Work instruction | Transcribe the data in full and exactly, omitting any pictures.

Stored data entries |

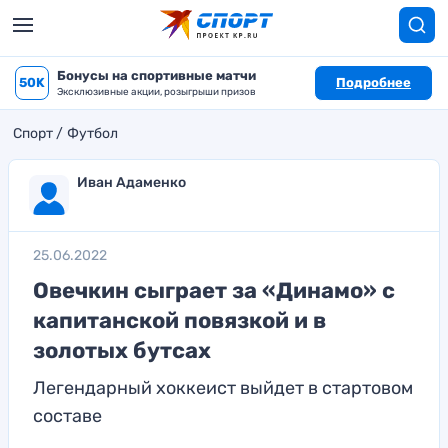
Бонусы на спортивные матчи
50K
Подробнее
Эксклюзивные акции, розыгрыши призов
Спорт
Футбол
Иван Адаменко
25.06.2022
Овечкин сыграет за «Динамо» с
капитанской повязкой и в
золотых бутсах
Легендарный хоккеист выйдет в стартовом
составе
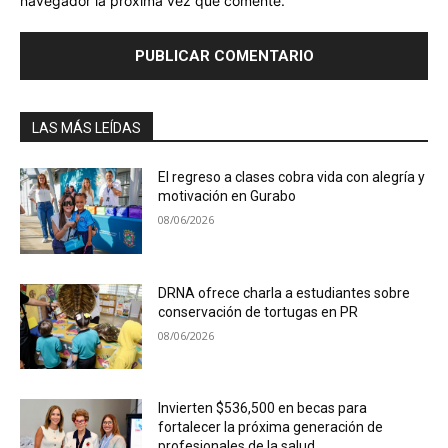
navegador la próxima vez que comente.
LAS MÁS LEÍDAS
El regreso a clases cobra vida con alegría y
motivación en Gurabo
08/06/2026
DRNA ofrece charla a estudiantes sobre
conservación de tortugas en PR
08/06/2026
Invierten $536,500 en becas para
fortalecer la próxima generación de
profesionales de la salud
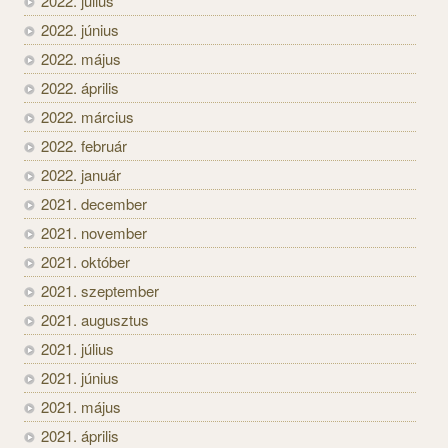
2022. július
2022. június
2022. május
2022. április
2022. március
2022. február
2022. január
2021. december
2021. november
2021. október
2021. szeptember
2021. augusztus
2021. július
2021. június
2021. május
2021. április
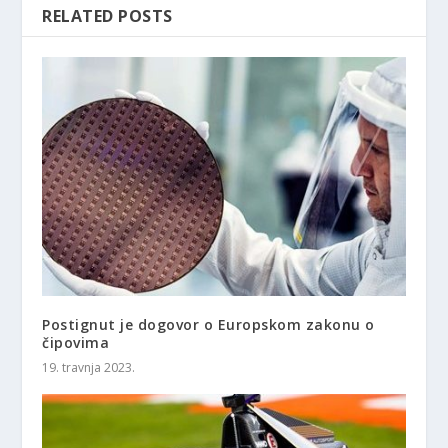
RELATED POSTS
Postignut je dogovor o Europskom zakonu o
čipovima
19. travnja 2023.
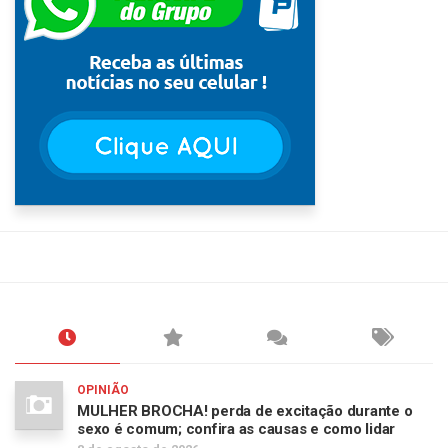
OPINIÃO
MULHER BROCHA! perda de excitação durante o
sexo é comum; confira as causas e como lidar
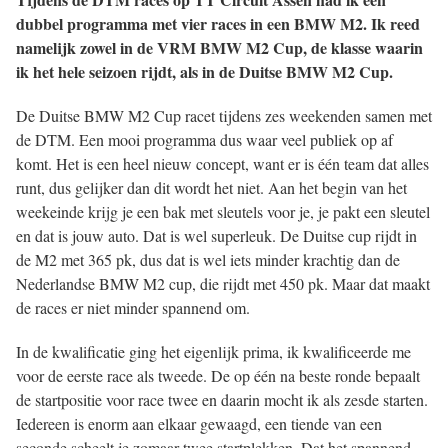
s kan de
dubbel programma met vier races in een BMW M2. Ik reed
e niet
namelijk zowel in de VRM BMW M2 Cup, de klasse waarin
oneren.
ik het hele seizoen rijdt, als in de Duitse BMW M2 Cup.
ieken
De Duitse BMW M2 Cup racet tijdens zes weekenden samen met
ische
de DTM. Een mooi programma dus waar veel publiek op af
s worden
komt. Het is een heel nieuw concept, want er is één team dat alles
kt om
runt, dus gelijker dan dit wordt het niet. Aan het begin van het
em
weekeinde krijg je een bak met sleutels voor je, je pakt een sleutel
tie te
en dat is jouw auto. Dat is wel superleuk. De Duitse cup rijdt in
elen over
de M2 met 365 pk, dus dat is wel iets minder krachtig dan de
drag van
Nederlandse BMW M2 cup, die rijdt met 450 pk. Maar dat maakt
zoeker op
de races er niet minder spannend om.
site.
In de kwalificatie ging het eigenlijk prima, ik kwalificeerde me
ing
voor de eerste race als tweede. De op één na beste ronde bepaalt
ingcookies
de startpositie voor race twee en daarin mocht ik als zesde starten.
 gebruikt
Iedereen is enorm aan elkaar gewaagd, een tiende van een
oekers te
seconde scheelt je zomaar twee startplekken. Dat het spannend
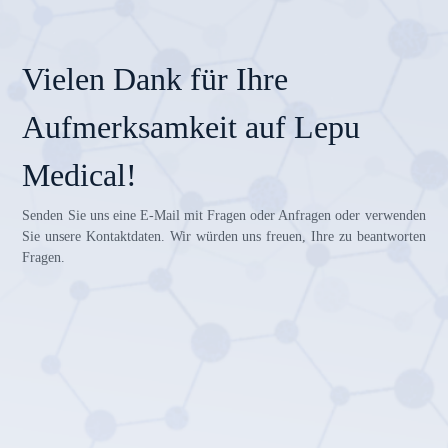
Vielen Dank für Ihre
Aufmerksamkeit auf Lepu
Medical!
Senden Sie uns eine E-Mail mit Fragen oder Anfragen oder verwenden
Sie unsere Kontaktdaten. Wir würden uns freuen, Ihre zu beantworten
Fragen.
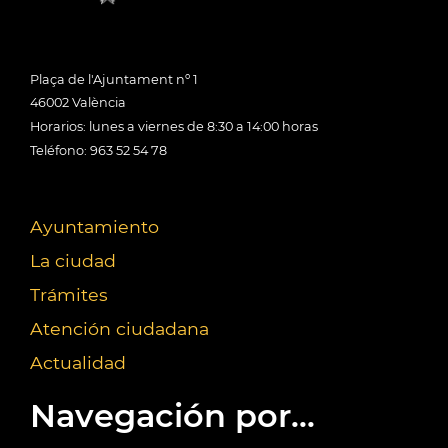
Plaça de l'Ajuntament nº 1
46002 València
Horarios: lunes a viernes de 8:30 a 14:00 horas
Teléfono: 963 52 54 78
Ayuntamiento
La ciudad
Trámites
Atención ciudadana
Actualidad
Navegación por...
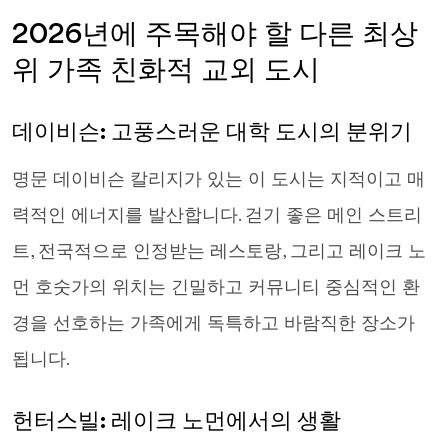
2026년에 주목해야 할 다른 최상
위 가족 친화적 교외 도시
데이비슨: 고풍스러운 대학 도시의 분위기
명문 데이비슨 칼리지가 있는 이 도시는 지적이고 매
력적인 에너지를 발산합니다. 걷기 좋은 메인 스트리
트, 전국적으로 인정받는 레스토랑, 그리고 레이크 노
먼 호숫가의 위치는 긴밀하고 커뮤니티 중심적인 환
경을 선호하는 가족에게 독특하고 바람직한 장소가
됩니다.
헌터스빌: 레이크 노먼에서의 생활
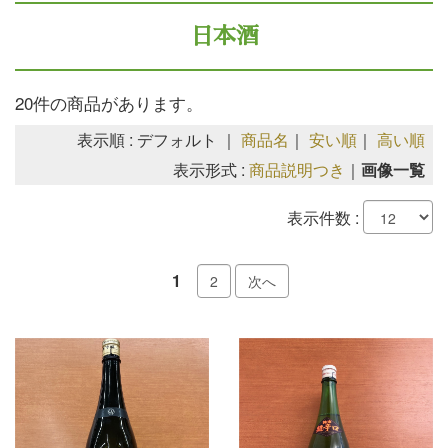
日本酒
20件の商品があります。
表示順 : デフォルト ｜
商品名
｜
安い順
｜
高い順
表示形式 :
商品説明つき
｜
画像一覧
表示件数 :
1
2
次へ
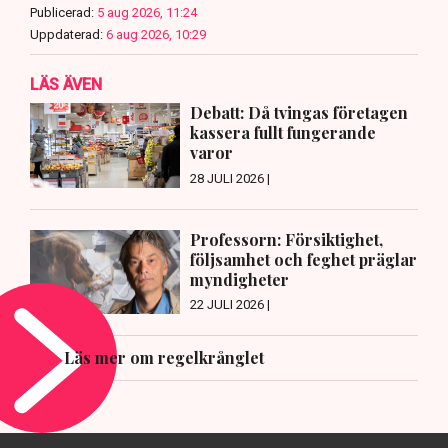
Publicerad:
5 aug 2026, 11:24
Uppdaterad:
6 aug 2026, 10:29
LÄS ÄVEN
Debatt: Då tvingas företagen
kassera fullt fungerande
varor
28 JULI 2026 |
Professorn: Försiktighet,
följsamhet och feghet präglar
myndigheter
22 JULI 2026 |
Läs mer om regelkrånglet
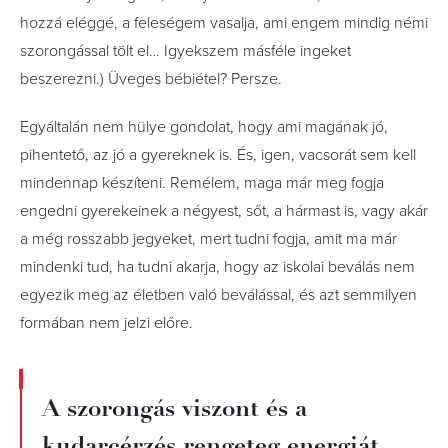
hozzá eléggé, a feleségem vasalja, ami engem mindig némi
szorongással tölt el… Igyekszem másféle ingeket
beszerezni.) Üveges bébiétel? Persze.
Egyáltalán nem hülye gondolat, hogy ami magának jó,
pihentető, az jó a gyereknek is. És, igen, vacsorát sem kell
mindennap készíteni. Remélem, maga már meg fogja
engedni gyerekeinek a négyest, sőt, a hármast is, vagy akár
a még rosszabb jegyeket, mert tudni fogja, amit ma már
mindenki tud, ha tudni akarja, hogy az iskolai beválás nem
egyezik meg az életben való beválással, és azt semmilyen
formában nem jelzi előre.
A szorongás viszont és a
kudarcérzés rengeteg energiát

Answer to this task |
Бонусы на спортивные матчи
50K
Подробнее
Эксклюзивные акции, розыгрыши призов
Спорт
Футбол
Иван Адаменко
25.06.2022
Овечкин сыграет за «Динамо» с
капитанской повязкой и в
золотых бутсах
Легендарный хоккеист выйдет в стартовом
составе
navegador la próxima vez que comente.
LAS MÁS LEÍDAS
El regreso a clases cobra vida con alegría y
motivación en Gurabo
08/06/2026
DRNA ofrece charla a estudiantes sobre
conservación de tortugas en PR
08/06/2026
Invierten $536,500 en becas para
fortalecer la próxima generación de
profesionales de la salud
2022. július
2022. június
2022. május
2022. április
2022. március
2022. február
2022. január
2021. december
2021. november
2021. október
2021. szeptember
2021. augusztus
2021. július
2021. június
2021. május
2021. április
RELATED POSTS
Postignut je dogovor o Europskom zakonu o
čipovima
19. travnja 2023.
OPINIÃO
MULHER BROCHA! perda de excitação durante o
sexo é comum; confira as causas e como lidar
s kan de
dubbel programma met vier races in een BMW M2. Ik reed
e niet
namelijk zowel in de VRM BMW M2 Cup, de klasse waarin
oneren.
ik het hele seizoen rijdt, als in de Duitse BMW M2 Cup.
ieken
De Duitse BMW M2 Cup racet tijdens zes weekenden samen met
ische
de DTM. Een mooi programma dus waar veel publiek op af
s worden
komt. Het is een heel nieuw concept, want er is één team dat alles
kt om
runt, dus gelijker dan dit wordt het niet. Aan het begin van het
em
weekeinde krijg je een bak met sleutels voor je, je pakt een sleutel
tie te
en dat is jouw auto. Dat is wel superleuk. De Duitse cup rijdt in
elen over
de M2 met 365 pk, dus dat is wel iets minder krachtig dan de
drag van
Nederlandse BMW M2 cup, die rijdt met 450 pk. Maar dat maakt
zoeker op
de races er niet minder spannend om.
site.
In de kwalificatie ging het eigenlijk prima, ik kwalificeerde me
ing
voor de eerste race als tweede. De op één na beste ronde bepaalt
ingcookies
de startpositie voor race twee en daarin mocht ik als zesde starten.
 gebruikt
Iedereen is enorm aan elkaar gewaagd, een tiende van een
oekers te
seconde scheelt je zomaar twee startplekken. Dat het spannend
Vielen Dank für Ihre
Aufmerksamkeit auf Lepu
Medical!
Senden Sie uns eine E-Mail mit Fragen oder Anfragen oder verwenden
Sie unsere Kontaktdaten. Wir würden uns freuen, Ihre zu beantworten
Fragen.
Plaça de l'Ajuntament nº 1
46002 València
Horarios: lunes a viernes de 8:30 a 14:00 horas
Teléfono: 963 52 54 78
Ayuntamiento
La ciudad
Trámites
Atención ciudadana
Actualidad
Navegación por...
2026년에 주목해야 할 다른 최상
위 가족 친화적 교외 도시
데이비슨: 고풍스러운 대학 도시의 분위기
명문 데이비슨 칼리지가 있는 이 도시는 지적이고 매
력적인 에너지를 발산합니다. 걷기 좋은 메인 스트리
트, 전국적으로 인정받는 레스토랑, 그리고 레이크 노
먼 호숫가의 위치는 긴밀하고 커뮤니티 중심적인 환
경을 선호하는 가족에게 독특하고 바람직한 장소가
됩니다.
헌터스빌: 레이크 노먼에서의 생활
日本酒
20件の商品があります。
表示順 : デフォルト ｜
商品名
｜
安い順
｜
高い順
表示形式 :
商品説明つき
｜
画像一覧
表示件数 :
1
2
次へ
Publicerad:
5 aug 2026, 11:24
Uppdaterad:
6 aug 2026, 10:29
LÄS ÄVEN
Debatt: Då tvingas företagen
kassera fullt fungerande
varor
28 JULI 2026 |
Professorn: Försiktighet,
följsamhet och feghet präglar
myndigheter
22 JULI 2026 |
Läs mer om regelkrånglet
hozzá eléggé, a feleségem vasalja, ami engem mindig némi
szorongással tölt el… Igyekszem másféle ingeket
beszerezni.) Üveges bébiétel? Persze.
Egyáltalán nem hülye gondolat, hogy ami magának jó,
pihentető, az jó a gyereknek is. És, igen, vacsorát sem kell
mindennap készíteni. Remélem, maga már meg fogja
engedni gyerekeinek a négyest, sőt, a hármast is, vagy akár
a még rosszabb jegyeket, mert tudni fogja, amit ma már
mindenki tud, ha tudni akarja, hogy az iskolai beválás nem
egyezik meg az életben való beválással, és azt semmilyen
formában nem jelzi előre.
A szorongás viszont és a
kudarcérzés rengeteg energiát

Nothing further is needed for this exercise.